Problem requirements »
Could you please return each line of the data that has the word "ankle"?

Segment Start: Entries supplied

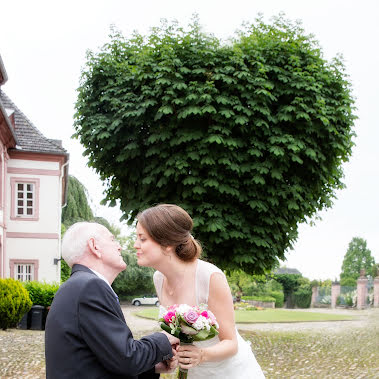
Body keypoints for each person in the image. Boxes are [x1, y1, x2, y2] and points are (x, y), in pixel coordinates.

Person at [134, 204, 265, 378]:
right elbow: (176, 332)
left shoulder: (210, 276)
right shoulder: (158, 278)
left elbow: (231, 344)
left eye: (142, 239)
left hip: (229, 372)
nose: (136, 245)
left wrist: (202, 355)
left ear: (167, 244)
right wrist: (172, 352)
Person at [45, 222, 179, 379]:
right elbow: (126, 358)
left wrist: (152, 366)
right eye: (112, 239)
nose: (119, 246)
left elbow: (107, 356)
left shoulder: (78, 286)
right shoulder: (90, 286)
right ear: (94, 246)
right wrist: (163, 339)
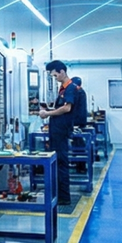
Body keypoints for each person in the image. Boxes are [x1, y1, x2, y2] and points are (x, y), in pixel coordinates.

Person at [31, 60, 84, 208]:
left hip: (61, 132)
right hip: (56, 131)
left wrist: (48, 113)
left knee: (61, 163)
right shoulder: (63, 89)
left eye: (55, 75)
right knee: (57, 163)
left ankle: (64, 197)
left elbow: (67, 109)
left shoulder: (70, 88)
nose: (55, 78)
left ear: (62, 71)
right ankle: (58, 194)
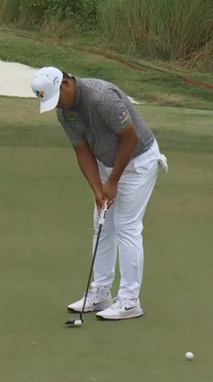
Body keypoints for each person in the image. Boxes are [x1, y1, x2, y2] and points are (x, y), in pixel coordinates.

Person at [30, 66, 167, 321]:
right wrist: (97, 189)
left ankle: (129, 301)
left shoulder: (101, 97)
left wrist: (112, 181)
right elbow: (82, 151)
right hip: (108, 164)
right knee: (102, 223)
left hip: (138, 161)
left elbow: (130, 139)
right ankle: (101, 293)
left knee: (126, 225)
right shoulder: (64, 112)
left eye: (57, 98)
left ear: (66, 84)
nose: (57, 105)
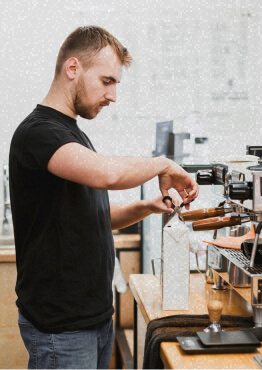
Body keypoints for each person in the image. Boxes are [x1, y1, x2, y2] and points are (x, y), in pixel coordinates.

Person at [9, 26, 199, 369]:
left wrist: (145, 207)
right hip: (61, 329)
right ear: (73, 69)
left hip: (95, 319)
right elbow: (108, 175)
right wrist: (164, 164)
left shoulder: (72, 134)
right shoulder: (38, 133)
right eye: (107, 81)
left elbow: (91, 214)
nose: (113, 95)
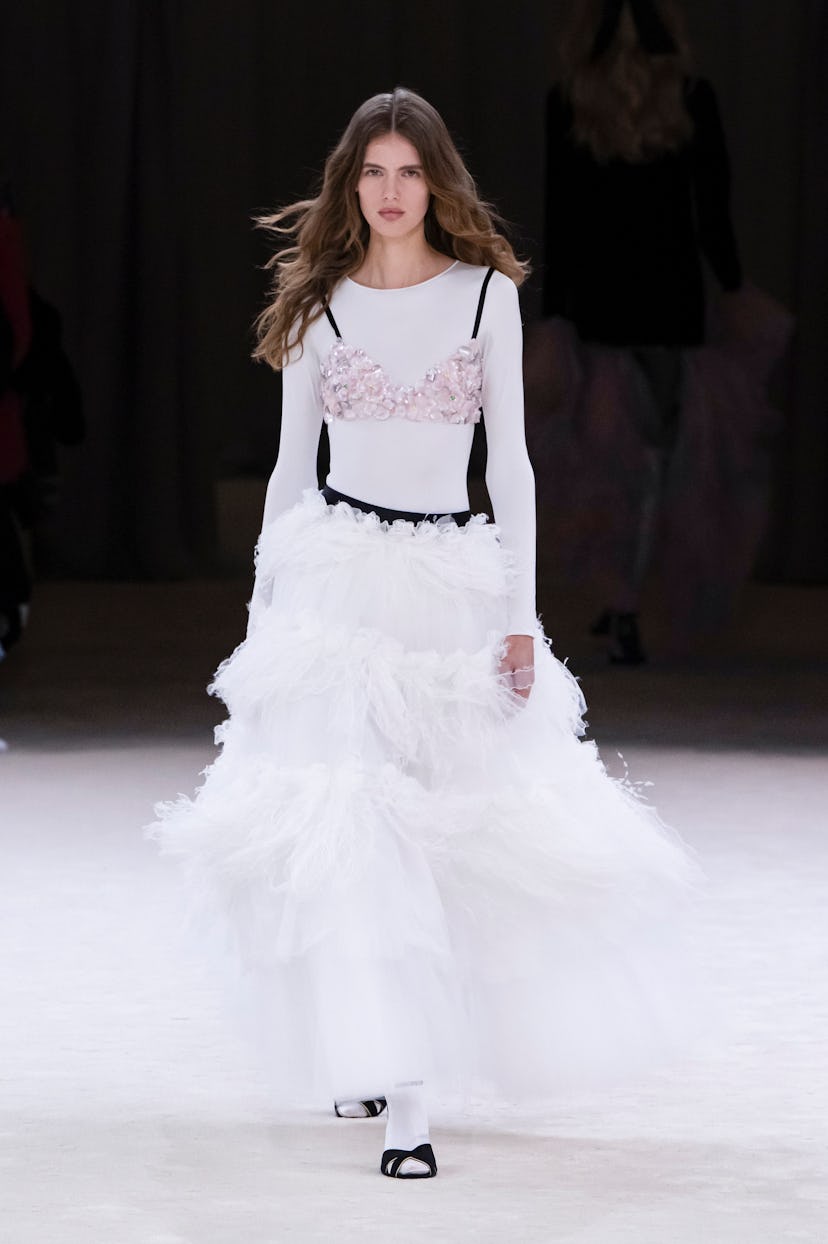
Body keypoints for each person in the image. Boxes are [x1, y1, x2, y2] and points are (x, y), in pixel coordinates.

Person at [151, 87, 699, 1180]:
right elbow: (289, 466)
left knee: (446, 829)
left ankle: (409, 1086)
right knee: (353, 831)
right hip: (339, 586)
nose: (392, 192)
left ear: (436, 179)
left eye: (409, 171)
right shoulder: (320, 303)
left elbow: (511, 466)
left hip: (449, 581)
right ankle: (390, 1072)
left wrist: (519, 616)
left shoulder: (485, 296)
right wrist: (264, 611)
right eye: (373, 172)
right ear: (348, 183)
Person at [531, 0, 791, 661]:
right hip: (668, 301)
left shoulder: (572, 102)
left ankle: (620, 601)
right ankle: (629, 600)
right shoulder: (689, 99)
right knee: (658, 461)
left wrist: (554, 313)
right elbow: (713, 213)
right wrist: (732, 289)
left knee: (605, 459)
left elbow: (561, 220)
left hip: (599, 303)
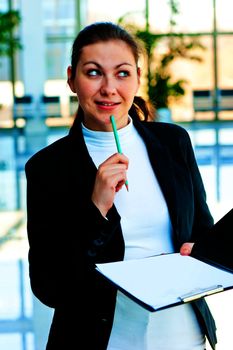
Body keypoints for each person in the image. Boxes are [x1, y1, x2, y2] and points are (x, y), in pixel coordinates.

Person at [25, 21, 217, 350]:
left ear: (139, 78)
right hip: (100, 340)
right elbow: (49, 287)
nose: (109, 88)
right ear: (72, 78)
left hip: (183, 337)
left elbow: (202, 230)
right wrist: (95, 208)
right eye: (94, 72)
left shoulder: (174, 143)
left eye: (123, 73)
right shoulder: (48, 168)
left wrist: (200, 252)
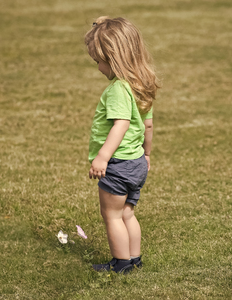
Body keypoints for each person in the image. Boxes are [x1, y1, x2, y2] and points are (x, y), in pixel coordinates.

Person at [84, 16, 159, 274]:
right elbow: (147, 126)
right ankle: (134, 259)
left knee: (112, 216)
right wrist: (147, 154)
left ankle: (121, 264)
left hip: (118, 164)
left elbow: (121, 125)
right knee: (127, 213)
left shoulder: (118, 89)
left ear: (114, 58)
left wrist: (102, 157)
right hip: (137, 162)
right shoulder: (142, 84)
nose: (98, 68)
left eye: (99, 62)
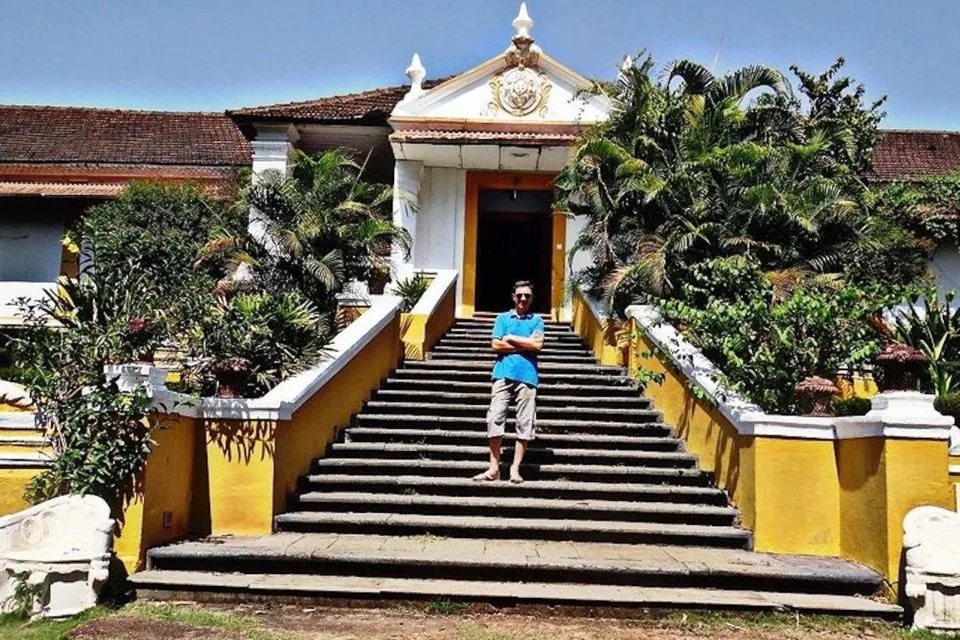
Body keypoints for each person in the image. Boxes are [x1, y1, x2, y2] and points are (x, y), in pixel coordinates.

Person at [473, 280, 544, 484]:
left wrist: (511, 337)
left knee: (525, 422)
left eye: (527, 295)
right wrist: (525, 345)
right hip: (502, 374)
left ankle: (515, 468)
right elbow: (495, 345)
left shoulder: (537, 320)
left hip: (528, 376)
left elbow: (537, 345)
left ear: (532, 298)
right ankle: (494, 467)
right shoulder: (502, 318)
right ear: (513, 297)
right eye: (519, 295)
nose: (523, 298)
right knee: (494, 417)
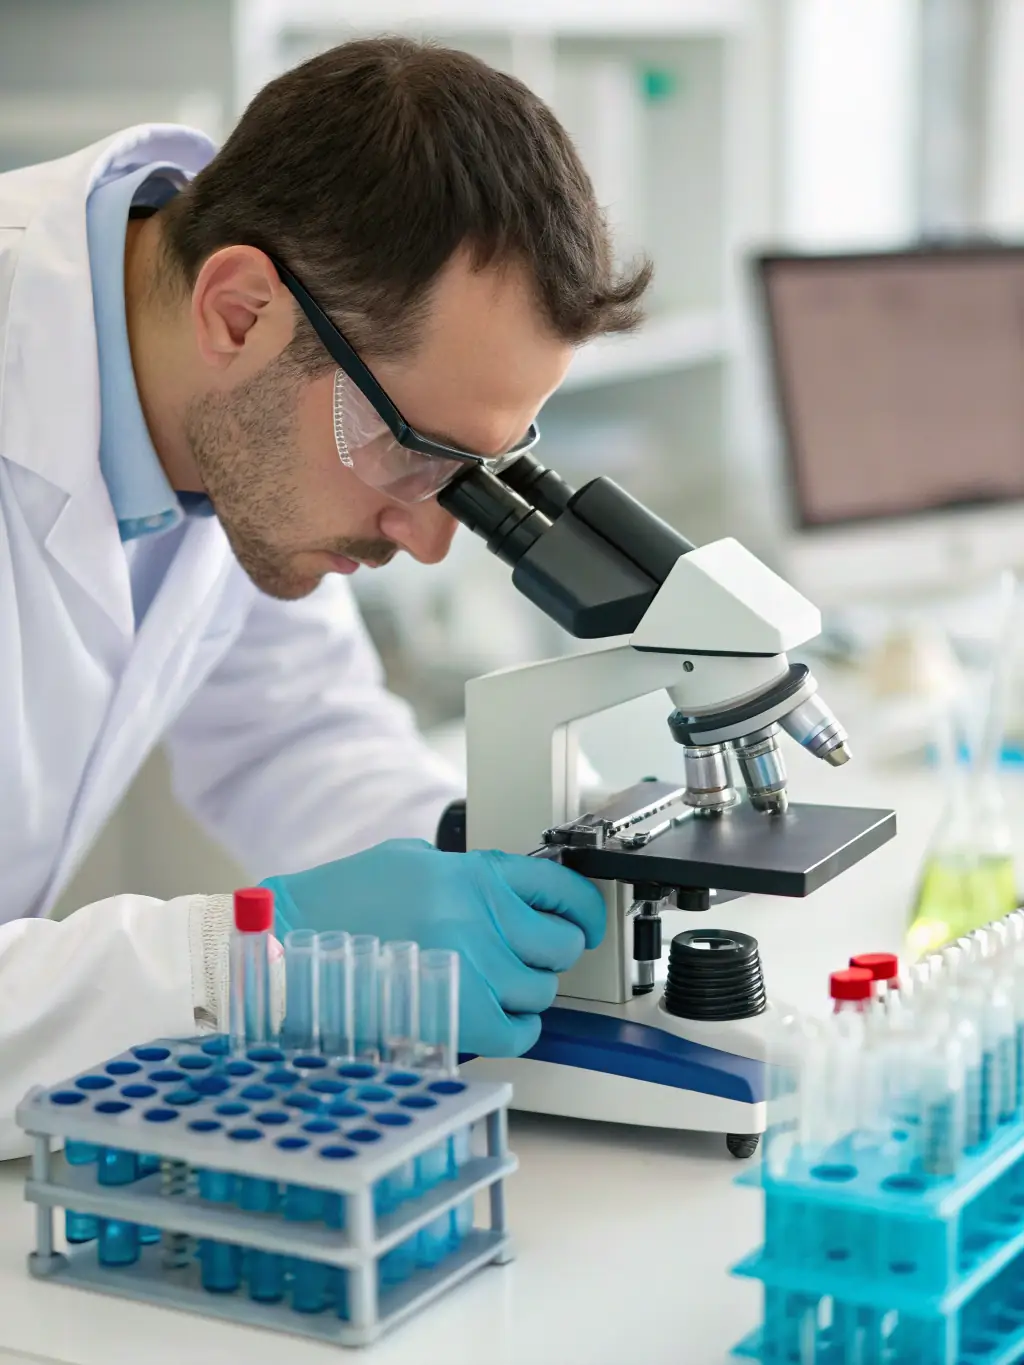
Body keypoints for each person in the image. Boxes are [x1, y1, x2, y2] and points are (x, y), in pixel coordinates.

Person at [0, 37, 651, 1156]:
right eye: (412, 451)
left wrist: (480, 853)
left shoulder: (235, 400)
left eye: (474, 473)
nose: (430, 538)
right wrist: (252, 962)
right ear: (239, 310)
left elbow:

Segment End: Entries supplied

Solution to the problem »
left ankle: (64, 197)
right ankle: (58, 194)
left ankle: (129, 301)
right ankle: (101, 293)
left ankle: (409, 1086)
right ankle: (390, 1072)
left ankle: (620, 601)
right ankle: (629, 600)
right ankle: (134, 259)
left ankle: (121, 264)
left ankle: (515, 468)
right ankle: (494, 467)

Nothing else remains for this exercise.